Wir durften viele schöne Begegnungen machen und ich erhielt erneut einen guten Einblick in das Leben dieser Menschen. Allesamt leben sie in sehr armen Verhältnissen und ernähren sich weitgehend von dem, was ihnen der Boden und das nahe Wasser her geben, und das ist nicht wenig! Die gelebte Herzlichkeit und Zufriedenheit macht diese Menschen in meinen Augen definitiv zu den Reichsten dieser Welt. Ich war einmal mehr sehr beindruckt und fühle mich am Schluss dieser Tage auch etwas reicher. Aus Respekt habe ich das Erlebte nur in beschränktem Ausmass fotographisch festgehalten. Die nachstehenden Aufnahmen erfolgten wie immer mit einer herzlichen Genehmigung.

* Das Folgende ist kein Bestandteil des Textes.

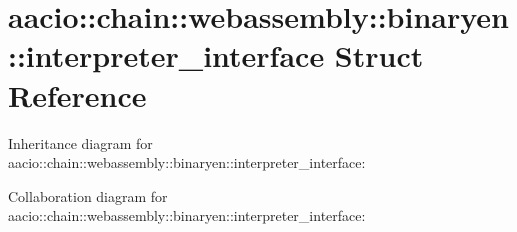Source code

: \hypertarget{structaacio_1_1chain_1_1webassembly_1_1binaryen_1_1interpreter__interface}{}\section{aacio\+:\+:chain\+:\+:webassembly\+:\+:binaryen\+:\+:interpreter\+\_\+interface Struct Reference}
\label{structaacio_1_1chain_1_1webassembly_1_1binaryen_1_1interpreter__interface}


Inheritance diagram for aacio\+:\+:chain\+:\+:webassembly\+:\+:binaryen\+:\+:interpreter\+\_\+interface\+:


Collaboration diagram for aacio\+:\+:chain\+:\+:webassembly\+:\+:binaryen\+:\+:interpreter\+\_\+interface\+:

Mit der Rückreise nach Stung Treng nahmen weitere interessante Tage ihr Ende. Übrigens, Jammy hatte alles gegeben, und zum Schluss noch meinen damaligen Guide ausfindig machen können. Während ich nach all diesen Jahren noch immer mit einem Camelhemd durchs Land ziehe, hat er sich feineres Tenue zugelegt und arbeitet als Staatsangestellter im Finanzdepartement der Provinz Ratanakiri….! Wir trafen uns zu einem gemeinsamen Nachtessen, und auch er war sehr.angetan davon, nun im Besitz von Fotoaufnahmen aus der damaligen Zeit zu sein. Er war noch nie in Sihanoukville und will dies bei Gelegenheit unbedingt mit einem Besuch bei uns nachholen.